▶ **EXTRACTED ENTRIES**:
• • • • • • •

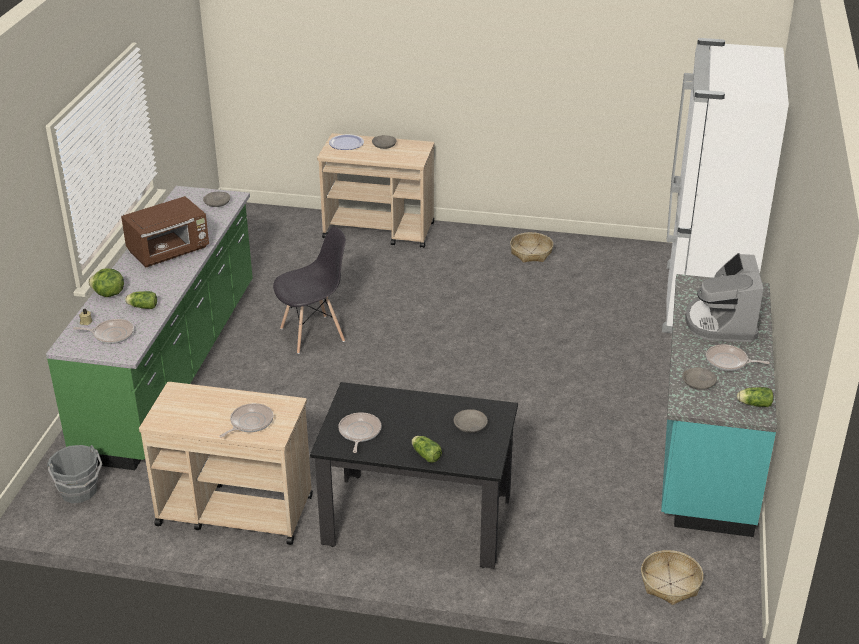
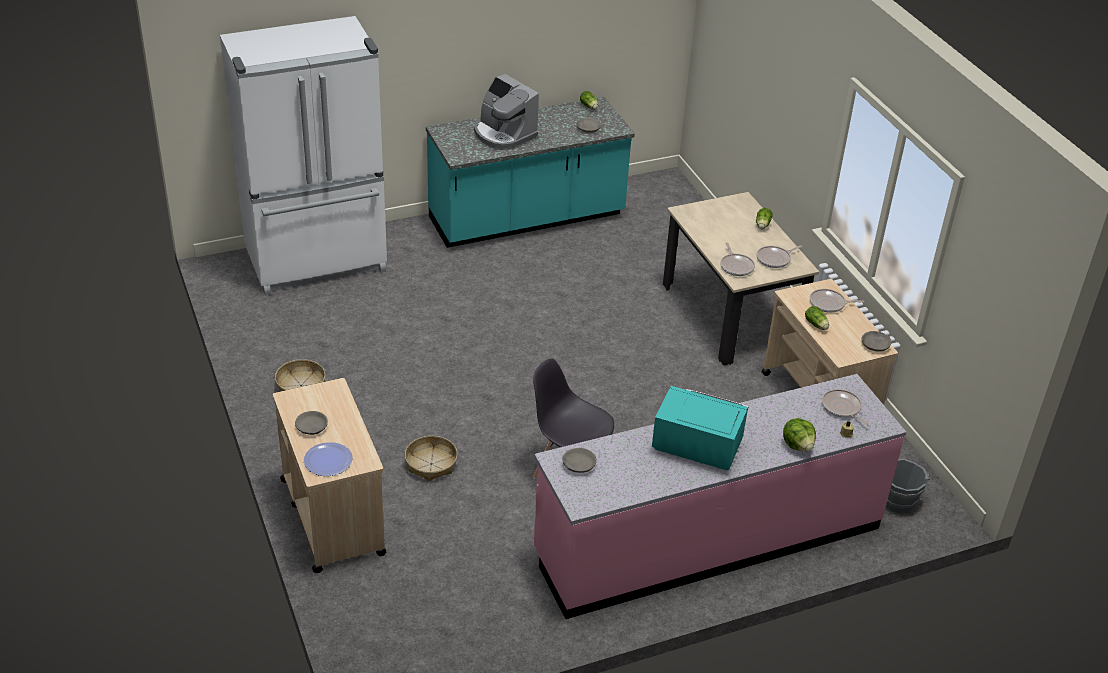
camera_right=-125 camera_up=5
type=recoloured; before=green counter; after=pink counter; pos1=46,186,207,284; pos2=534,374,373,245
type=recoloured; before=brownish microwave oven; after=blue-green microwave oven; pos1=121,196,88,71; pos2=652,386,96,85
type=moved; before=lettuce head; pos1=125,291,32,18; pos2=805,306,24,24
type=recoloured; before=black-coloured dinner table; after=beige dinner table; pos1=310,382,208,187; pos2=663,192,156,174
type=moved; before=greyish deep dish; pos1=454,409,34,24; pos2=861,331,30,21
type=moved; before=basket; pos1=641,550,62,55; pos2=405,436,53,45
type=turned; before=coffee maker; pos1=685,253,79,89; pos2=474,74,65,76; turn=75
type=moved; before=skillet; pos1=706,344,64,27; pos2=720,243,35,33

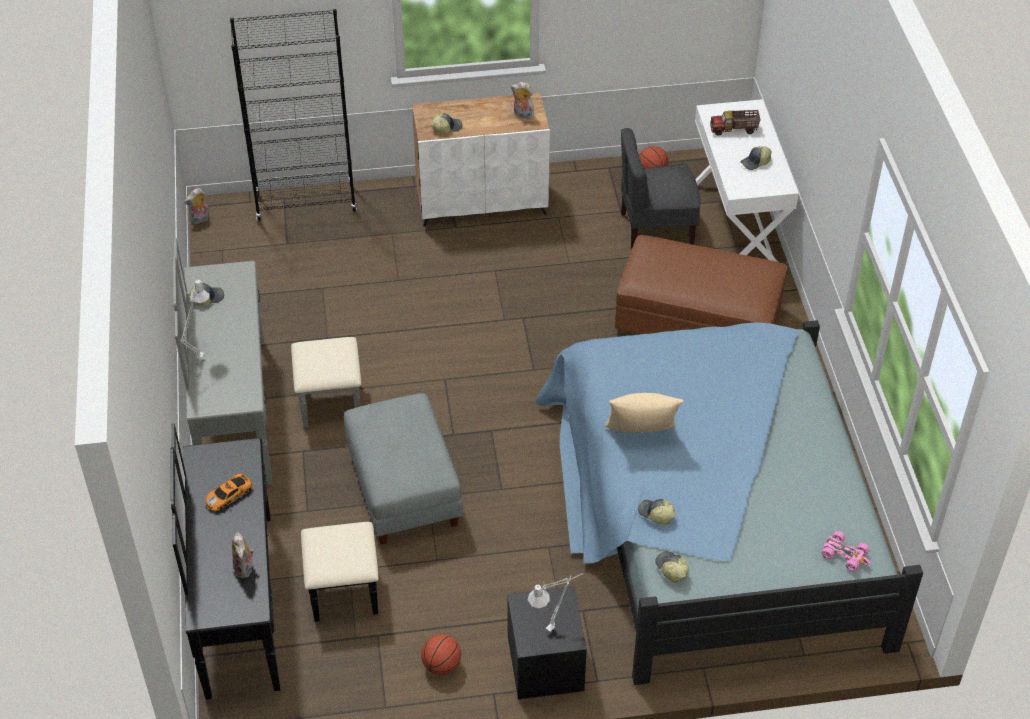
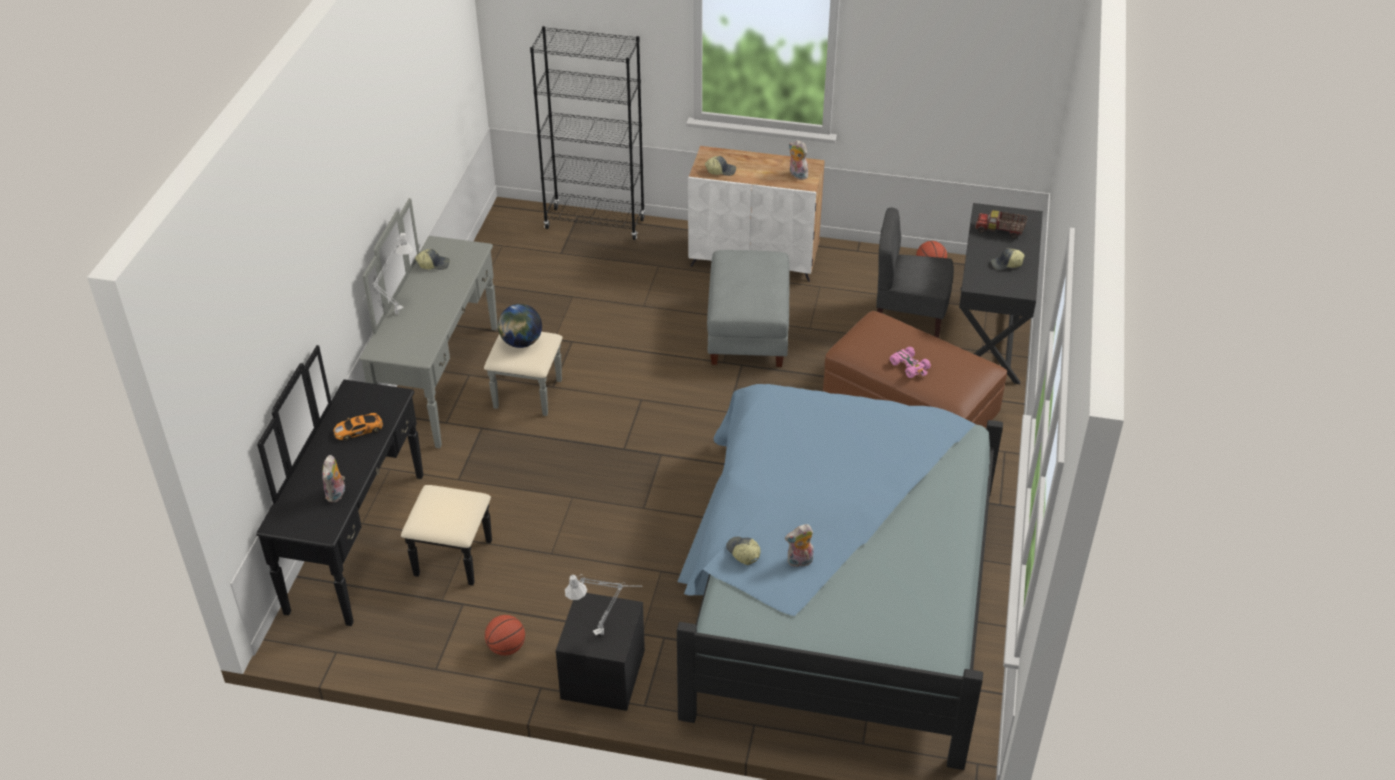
camera_right=20 camera_up=-5
type=moved; before=cuddly toy; pos1=184,188,25,36; pos2=785,524,29,43
type=moved; before=greyish ottoman; pos1=344,393,119,151; pos2=707,250,82,117
type=removed; before=beige pillow; pos1=605,393,79,40
type=removed; before=cap; pos1=655,551,34,32
type=recoloured; before=whitish desk unit; after=black-coloured desk unit; pos1=695,99,104,163; pos2=959,203,84,181
type=moved; before=pink toy car; pos1=822,531,49,40; pos2=890,347,41,31
type=added; after=desk globe; pos2=498,304,44,44

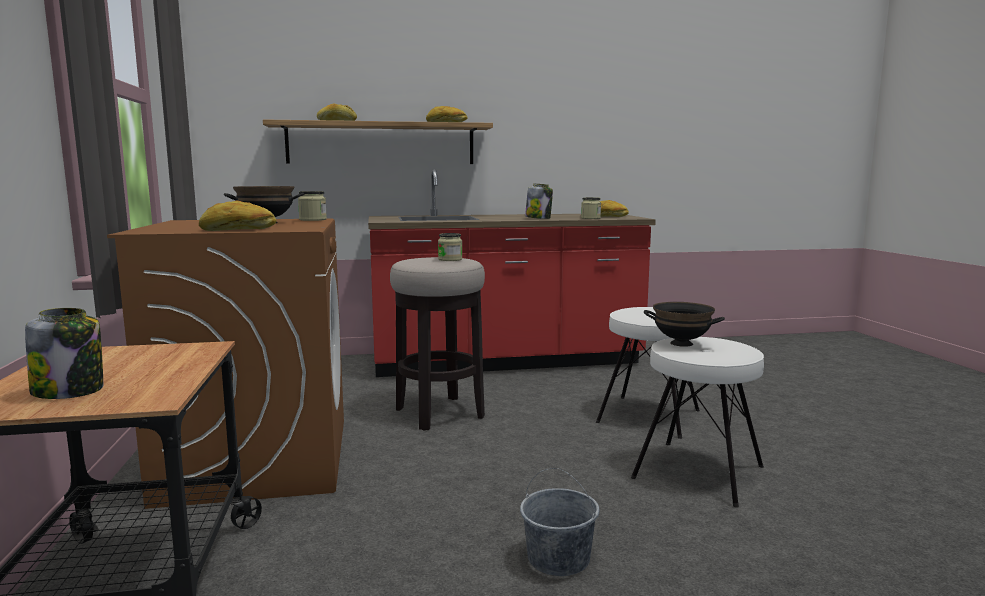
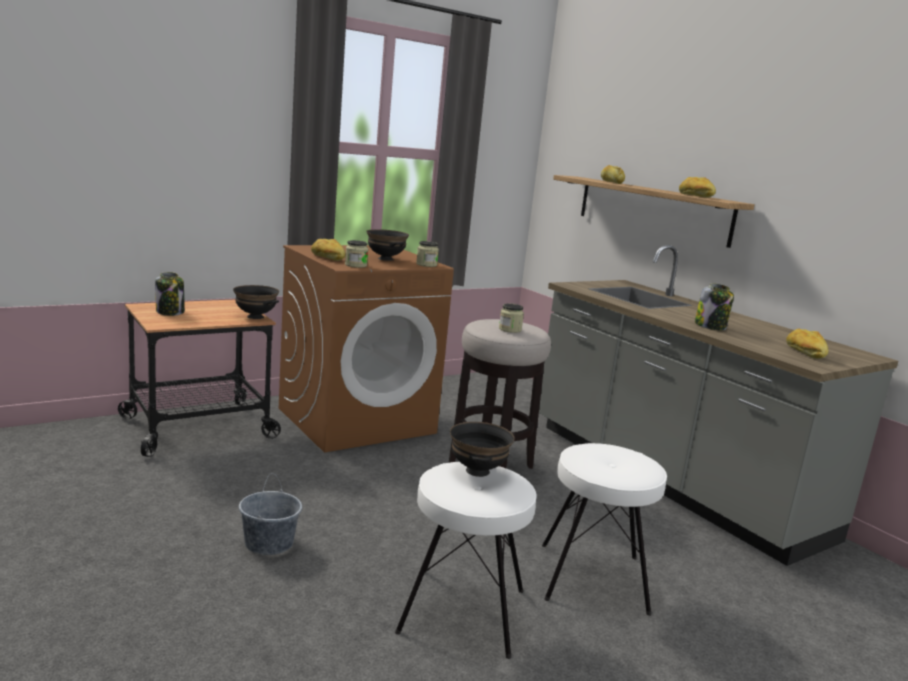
camera_right=65 camera_up=5
type=recoloured; before=reddish counter; after=greyish counter; pos1=368,169,288,208; pos2=539,245,359,321
type=moved; before=jar; pos1=581,197,20,22; pos2=345,240,23,28
type=added; after=black-coloured deep dish; pos2=233,285,46,34

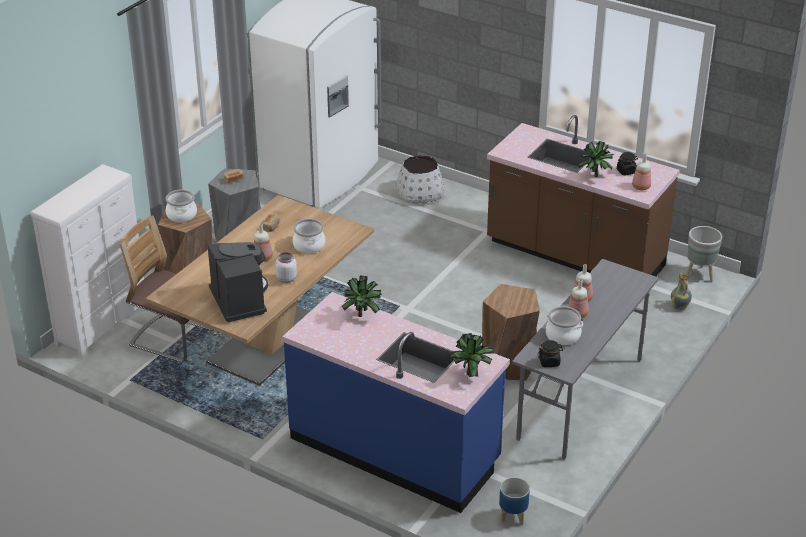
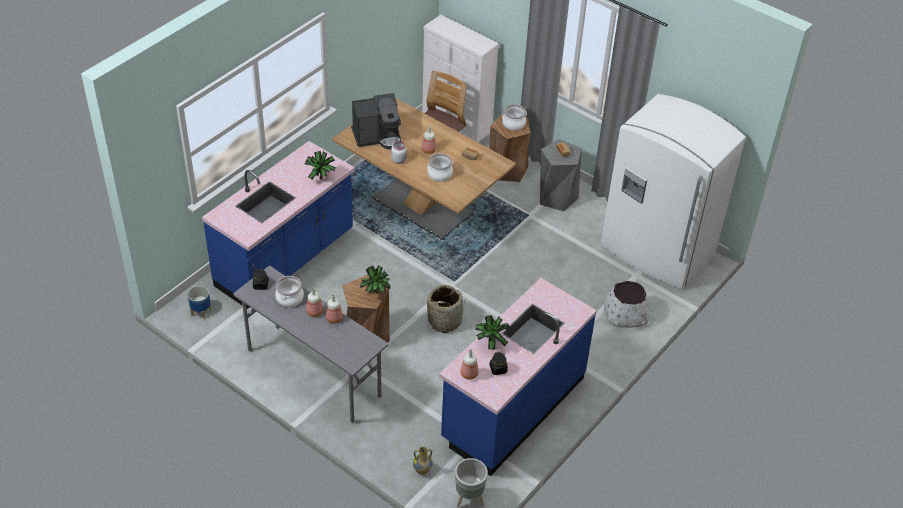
camera_right=95 camera_up=10
type=moved; before=potted plant; pos1=449,333,45,44; pos2=360,265,30,29
type=recoloured; before=brownish counter; after=blue-coloured counter; pos1=487,115,193,161; pos2=439,278,158,198
type=added; after=basket; pos2=427,285,39,48

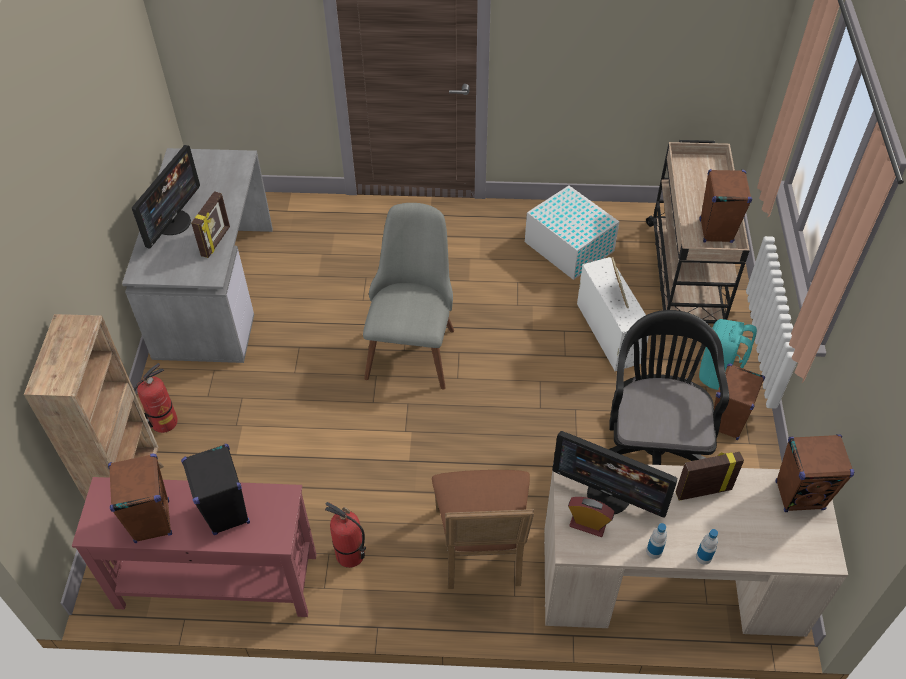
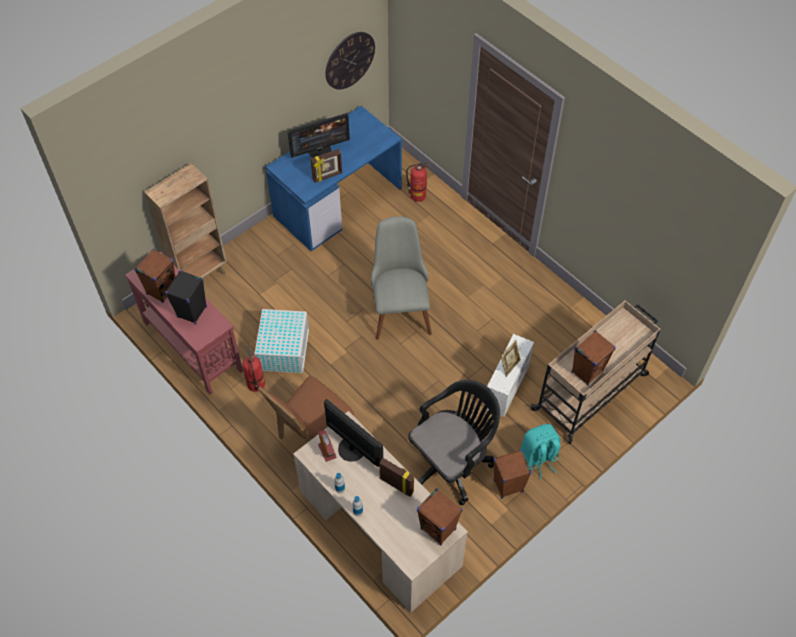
camera_right=45 camera_up=5
type=recoloured; before=greyish desk unit; after=blue-coloured desk unit; pos1=122,148,151,215; pos2=265,106,137,145
type=moved; before=fire-fighting cylinder; pos1=134,363,44,70; pos2=406,162,25,40
type=turned; before=greyish chair; pos1=363,203,91,187; pos2=371,216,61,124; turn=-60
type=moved; before=whitish storage container; pos1=525,186,94,94; pos2=255,309,54,64
type=turned; before=monitor; pos1=553,431,124,87; pos2=324,399,59,68; turn=150
type=added; after=hanging clock; pos2=325,32,50,57

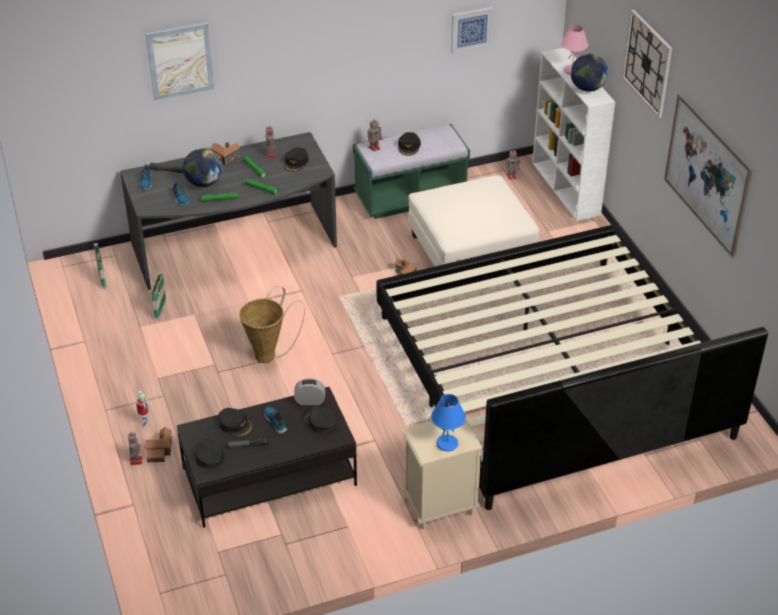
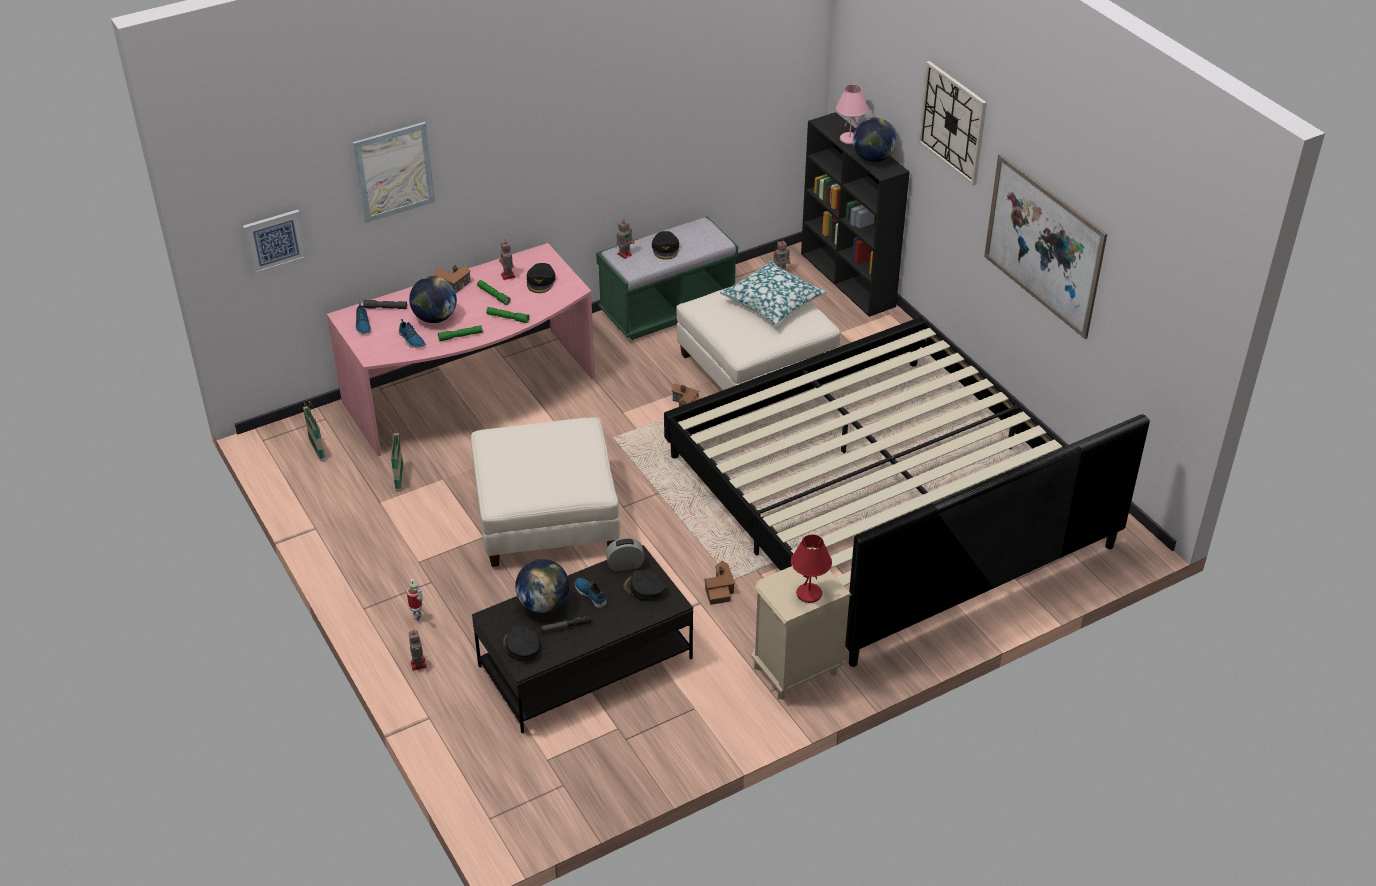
camera_right=-10 camera_up=0
type=recoloured; before=greyish desk unit; after=pink desk unit; pos1=120,132,217,158; pos2=327,243,268,213
type=moved; before=toy house; pos1=145,427,27,36; pos2=704,561,31,44
type=replaced; before=black-coloured cap; after=desk globe; pos1=218,408,35,29; pos2=515,559,55,54
type=replaced; before=basket; after=whitish ottoman; pos1=239,286,66,77; pos2=471,417,150,150
type=recoloured; before=blue-coloured table lamp; after=reddish table lamp; pos1=431,394,35,57; pos2=791,534,41,69
type=moved; before=wall art; pos1=451,7,42,47; pos2=243,210,65,65
type=recoloured; before=whitish bookcase; after=black-coloured bookcase; pos1=532,48,83,173; pos2=801,112,108,205
type=added; after=pillow; pos2=720,260,106,66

• • • • • • •

▶ **WHAT NEEDS TO BE DONE**:
Whenever a line of the data holds the string "green", pick that line out.

▶ **TASK RESULT**:
type=recoloured; before=green counter; after=pink counter; pos1=46,186,207,284; pos2=534,374,373,245
type=recoloured; before=brownish microwave oven; after=blue-green microwave oven; pos1=121,196,88,71; pos2=652,386,96,85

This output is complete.